**WHAT IS EXPECTED:**
Please print every record below exactly as it appears.

**DATA:**
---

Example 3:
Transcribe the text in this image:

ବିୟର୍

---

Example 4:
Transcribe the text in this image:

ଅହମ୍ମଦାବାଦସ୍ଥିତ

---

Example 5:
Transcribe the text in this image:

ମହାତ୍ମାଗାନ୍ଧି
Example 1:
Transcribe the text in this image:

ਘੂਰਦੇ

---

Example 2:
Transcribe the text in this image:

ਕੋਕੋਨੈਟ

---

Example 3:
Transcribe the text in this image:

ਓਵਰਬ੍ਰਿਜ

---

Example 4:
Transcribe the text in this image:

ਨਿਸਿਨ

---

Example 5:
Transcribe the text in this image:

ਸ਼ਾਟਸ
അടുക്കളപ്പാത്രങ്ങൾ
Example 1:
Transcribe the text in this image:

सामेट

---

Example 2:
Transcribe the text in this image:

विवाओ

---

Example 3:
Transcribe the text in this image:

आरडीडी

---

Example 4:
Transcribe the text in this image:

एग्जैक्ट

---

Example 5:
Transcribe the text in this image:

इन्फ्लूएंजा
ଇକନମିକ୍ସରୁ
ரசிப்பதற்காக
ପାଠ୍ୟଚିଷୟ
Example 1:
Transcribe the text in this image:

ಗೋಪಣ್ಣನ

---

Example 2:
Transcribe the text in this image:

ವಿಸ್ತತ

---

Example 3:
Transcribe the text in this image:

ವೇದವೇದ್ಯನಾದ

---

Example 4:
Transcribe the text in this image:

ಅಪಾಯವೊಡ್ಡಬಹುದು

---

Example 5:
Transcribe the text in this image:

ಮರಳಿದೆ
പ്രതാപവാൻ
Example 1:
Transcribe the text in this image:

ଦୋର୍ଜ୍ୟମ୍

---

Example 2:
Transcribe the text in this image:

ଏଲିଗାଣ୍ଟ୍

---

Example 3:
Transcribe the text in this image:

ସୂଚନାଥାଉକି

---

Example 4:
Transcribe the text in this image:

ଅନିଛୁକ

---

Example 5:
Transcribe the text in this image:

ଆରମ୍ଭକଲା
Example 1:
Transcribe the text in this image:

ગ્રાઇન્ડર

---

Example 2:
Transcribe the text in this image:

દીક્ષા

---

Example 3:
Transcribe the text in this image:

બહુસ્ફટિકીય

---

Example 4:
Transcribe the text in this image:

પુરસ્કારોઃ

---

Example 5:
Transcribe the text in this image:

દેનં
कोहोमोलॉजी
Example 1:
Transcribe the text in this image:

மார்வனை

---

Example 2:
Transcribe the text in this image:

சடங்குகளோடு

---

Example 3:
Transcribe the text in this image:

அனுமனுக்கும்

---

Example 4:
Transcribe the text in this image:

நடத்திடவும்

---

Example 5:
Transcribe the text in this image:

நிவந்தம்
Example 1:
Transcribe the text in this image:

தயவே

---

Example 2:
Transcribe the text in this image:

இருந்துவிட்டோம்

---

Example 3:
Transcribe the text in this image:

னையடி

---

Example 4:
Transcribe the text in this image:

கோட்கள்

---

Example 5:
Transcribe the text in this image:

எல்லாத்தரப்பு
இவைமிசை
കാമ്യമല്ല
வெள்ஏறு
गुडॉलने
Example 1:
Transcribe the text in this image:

**ANSWER SECTION:**
---

Example 3:
Transcribe the text in this image:

ବିୟର୍

---

Example 4:
Transcribe the text in this image:

ଅହମ୍ମଦାବାଦସ୍ଥିତ

---

Example 5:
Transcribe the text in this image:

ମହାତ୍ମାଗାନ୍ଧି
Example 1:
Transcribe the text in this image:

ਘੂਰਦੇ

---

Example 2:
Transcribe the text in this image:

ਕੋਕੋਨੈਟ

---

Example 3:
Transcribe the text in this image:

ਓਵਰਬ੍ਰਿਜ

---

Example 4:
Transcribe the text in this image:

ਨਿਸਿਨ

---

Example 5:
Transcribe the text in this image:

ਸ਼ਾਟਸ
അടുക്കളപ്പാത്രങ്ങൾ
Example 1:
Transcribe the text in this image:

सामेट

---

Example 2:
Transcribe the text in this image:

विवाओ

---

Example 3:
Transcribe the text in this image:

आरडीडी

---

Example 4:
Transcribe the text in this image:

एग्जैक्ट

---

Example 5:
Transcribe the text in this image:

इन्फ्लूएंजा
ଇକନମିକ୍ସରୁ
ரசிப்பதற்காக
ପାଠ୍ୟଚିଷୟ
Example 1:
Transcribe the text in this image:

ಗೋಪಣ್ಣನ

---

Example 2:
Transcribe the text in this image:

ವಿಸ್ತತ

---

Example 3:
Transcribe the text in this image:

ವೇದವೇದ್ಯನಾದ

---

Example 4:
Transcribe the text in this image:

ಅಪಾಯವೊಡ್ಡಬಹುದು

---

Example 5:
Transcribe the text in this image:

ಮರಳಿದೆ
പ്രതാപവാൻ
Example 1:
Transcribe the text in this image:

ଦୋର୍ଜ୍ୟମ୍

---

Example 2:
Transcribe the text in this image:

ଏଲିଗାଣ୍ଟ୍

---

Example 3:
Transcribe the text in this image:

ସୂଚନାଥାଉକି

---

Example 4:
Transcribe the text in this image:

ଅନିଛୁକ

---

Example 5:
Transcribe the text in this image:

ଆରମ୍ଭକଲା
Example 1:
Transcribe the text in this image:

ગ્રાઇન્ડર

---

Example 2:
Transcribe the text in this image:

દીક્ષા

---

Example 3:
Transcribe the text in this image:

બહુસ્ફટિકીય

---

Example 4:
Transcribe the text in this image:

પુરસ્કારોઃ

---

Example 5:
Transcribe the text in this image:

દેનં
कोहोमोलॉजी
Example 1:
Transcribe the text in this image:

மார்வனை

---

Example 2:
Transcribe the text in this image:

சடங்குகளோடு

---

Example 3:
Transcribe the text in this image:

அனுமனுக்கும்

---

Example 4:
Transcribe the text in this image:

நடத்திடவும்

---

Example 5:
Transcribe the text in this image:

நிவந்தம்
Example 1:
Transcribe the text in this image:

தயவே

---

Example 2:
Transcribe the text in this image:

இருந்துவிட்டோம்

---

Example 3:
Transcribe the text in this image:

னையடி

---

Example 4:
Transcribe the text in this image:

கோட்கள்

---

Example 5:
Transcribe the text in this image:

எல்லாத்தரப்பு
இவைமிசை
കാമ്യമല്ല
வெள்ஏறு
गुडॉलने
Example 1:
Transcribe the text in this image:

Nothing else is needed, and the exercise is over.